Dans un ordre du jour publié à l’occasion de la Saint-Georges [23 avril], fête de l’arme blindée cavalerie [ABC] qui, cette année, avait un relief particulier car cela fait maintenant 200 ans que sa « maison mère », c’est-à-dire l’École de cavalerie, a pris ses quartiers à Saumur, le chef d’état-major de l’armée de Terre [CEMAT], le général Pierre Schill, a d’abord fait le constat que le char est encore « présent sur tous les champs de bataille ». 

 
« La cavalerie offre aux brigades et divisions qui l’emploient le renseignement, la vitesse, l’allonge et le choc au contact. Elle incarne la détermination sur le champ de bataille. Elle est un élément de la grammaire stratégique : un critère objectif dans l’évaluation de la puissance d’une composante terrestre. C’est un fait », a continué le CEMAT.

Mais ce dernier a également estimé que l’analyse des conflits en cours [Ukraine, Gaza, Sud-Liban] « révèle des tendances qui pourraient relativiser le rôle de la force blindée, voire la disqualifier » étant donné que les « fronts sont figés », que les « manœuvres sont lentes » et que les « concentrations de force sont frappées ».

Puis, le général Schill a souligné le « fossé » toujours plus grand entre la « sophistication » coûteuse des véhicules de combat et les moyens bon marché utilisés pour les détruire.

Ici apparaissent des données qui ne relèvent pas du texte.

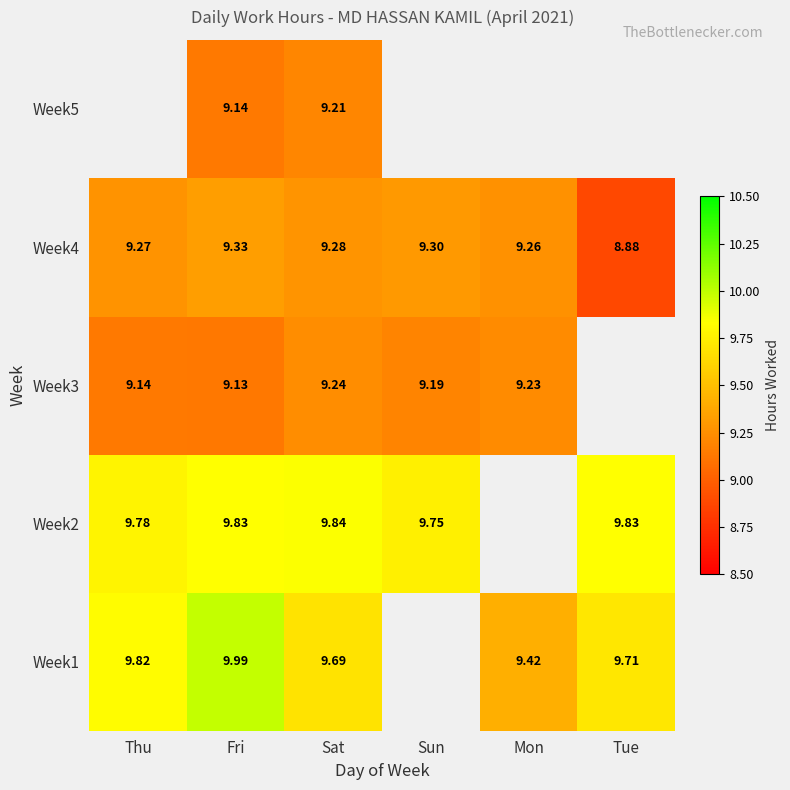

Is the value of Week4 at Fri greater than the value of Week2 at Fri?

No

Et cela dans un contexte marqué par la « transparence du champ de bataille », qui est une « nouvelle donne tactique », susceptible d’affecter les « principes de la manœuvre ».

« Dans une frange de vingt à trente kilomètres de part et d’autre des contacts, tout regroupement d’unités blindées ou mécanisées est la cible d’attaques de frappes menées par la combinaison des feux les plus variés, jusqu’aux drones à faibles coûts » tandis que la « transparence et la précision des feux semblent avoir eu raison du mouvement dans la guerre qui oppose la Russie à l’Ukraine », a relevé le CEMAT.

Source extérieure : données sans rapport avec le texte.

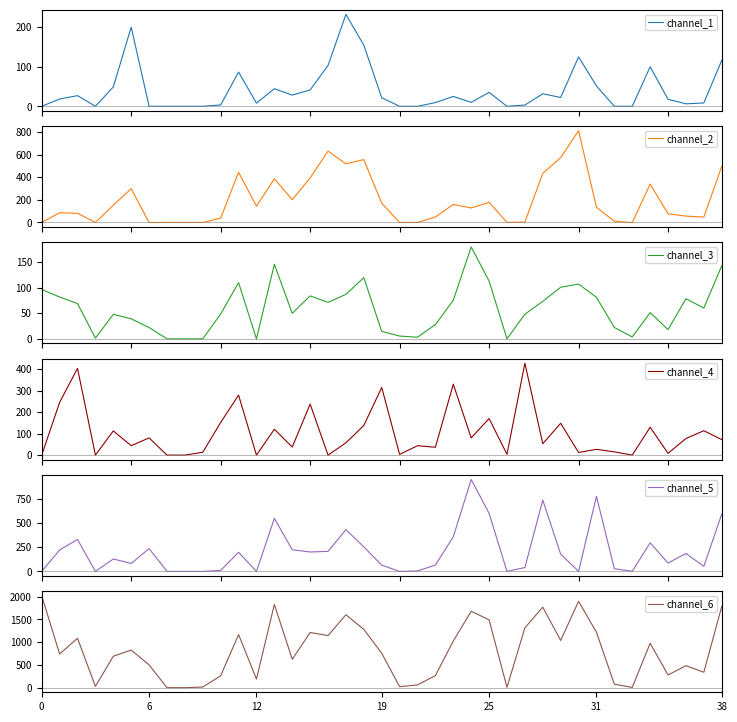

The channel_5 series shows 95234317.0 at 24. True or false?

True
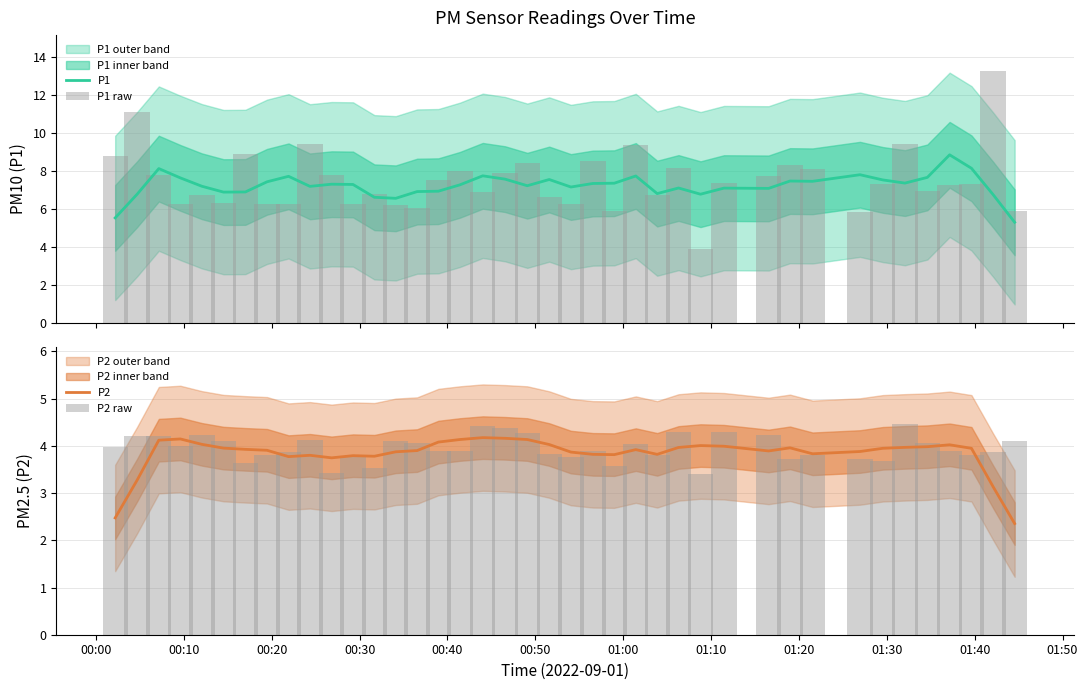

What is the minimum value for P2?

2.4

Cela est en grande partie dû à l’usage intensif de différents modèles de drones, associé aux moyens satellitaires d’observation, à la guerre électronique, aux capacités de frappe dans la profondeur et à l’accélération de la prise de décision.

Dans ces conditions, a expliqué le général Schill, « l’infanterie tient davantage qu’elle ne conquiert, l’artillerie conquiert davantage qu’elle n’appuie, les hélicoptères d’attaque arrêtent les offensives adverses davantage qu’ils ne mènent de raids »… et la « cavalerie appuie et défend davantage qu’elle ne perce ou n’exploite »… alors que c’est sa raison d’être.

D’où ses interrogations sur l’avenir de l’arme blindée cavalerie, dont les capacités ne reposent pas sur le seul char Leclerc mais aussi sur les blindés AMX-10RC et Jaguar… « Quel sera son emploi dans dix ans, dans vingt ans ? Quel nouvel équilibre sera atteint entre le glaive et la cuirasse ? Quel est le char dont l’armée de Terre aura besoin ? Quelles seront ses missions ? Que doit être le cavalier de demain ? », a demandé le CEMAT.

Pour lui, les « cavaliers » n’ont pas d’autre choix que de réinventer le « combat de reconnaissance comme le combat blindé », d’élaborer de nouvelles tactiques « sans carcan doctrinal ni esprit de clocher » et d’innover pour « redécouvrir les moyens de la mobilité pour peser dans la bataille » ainsi que pour trouver les « clés pour dépasser les blocages tactiques ».

« Prenez exemple sur l’esprit d’innovation de ceux qui vous ont précédés. Faites preuve d’audace à l’image de ceux qui percent les lignes adverses. Encouragez l’initiative à l’image de ceux qui éclairent. Soyez au résultat à l’image de ceux font coup au but », a exhorté le général Schill.

« L’armée de Terre a besoin d’unités de cavalerie qui escadronnent pour apporter vitesse, choc et profondeur au corps de bataille. Elle a besoin de soldats aguerris et fougueux ayant le culte de la mission. Elle a besoin de chefs indépendants d’esprit à la foi chevillée au corps », a conclu le CEMAT.